• **Problem details**:
Give back the entries exactly as they read, leaving each image out.

• **Data for analysis**:
---+---
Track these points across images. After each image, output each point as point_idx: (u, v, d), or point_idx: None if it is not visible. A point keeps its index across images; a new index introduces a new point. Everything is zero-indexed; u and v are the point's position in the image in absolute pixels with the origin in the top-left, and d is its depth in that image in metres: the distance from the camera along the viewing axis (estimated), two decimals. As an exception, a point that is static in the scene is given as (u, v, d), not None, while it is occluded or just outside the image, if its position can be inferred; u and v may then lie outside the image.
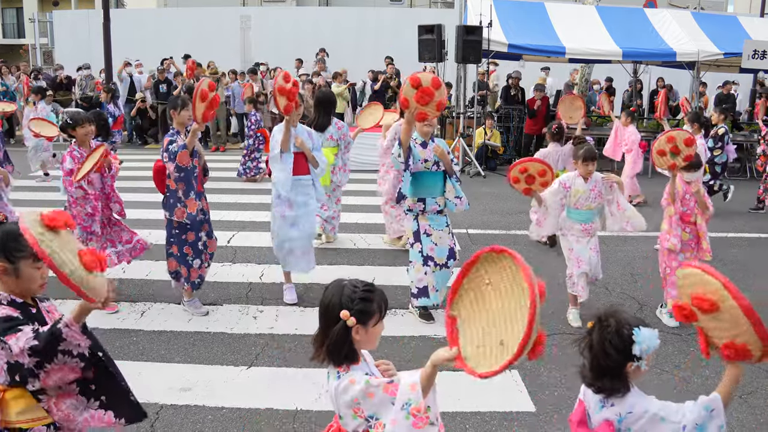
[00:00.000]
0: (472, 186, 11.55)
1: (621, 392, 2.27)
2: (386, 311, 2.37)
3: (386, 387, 2.20)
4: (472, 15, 13.24)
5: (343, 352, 2.28)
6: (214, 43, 19.51)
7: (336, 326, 2.26)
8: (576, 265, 5.56)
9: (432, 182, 5.45)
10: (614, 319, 2.29)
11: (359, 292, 2.28)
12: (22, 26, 38.84)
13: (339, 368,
---+---
• **Response to this exercise**:
Track these points across images. After each image, output each point as point_idx: (u, v, d), or point_idx: None if it is not visible. A point keeps its index across images; a new index introduces a new point. Everything is zero-indexed; u and v are the point's position in the image in absolute pixels with the origin in the top-left, and d is its depth in that image in metres: the distance from the camera along the viewing axis (estimated), two decimals. As an exception, a point that is static in the scene is given as (u, v, d), not None, while it is occluded or just outside the image, if its position can be inferred; u and v may then lie outside the image.
[00:00.000]
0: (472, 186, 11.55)
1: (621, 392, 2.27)
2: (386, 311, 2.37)
3: (386, 387, 2.20)
4: (472, 15, 13.24)
5: (343, 352, 2.28)
6: (214, 43, 19.51)
7: (336, 326, 2.26)
8: (576, 265, 5.56)
9: (432, 182, 5.45)
10: (614, 319, 2.29)
11: (359, 292, 2.28)
12: (22, 26, 38.84)
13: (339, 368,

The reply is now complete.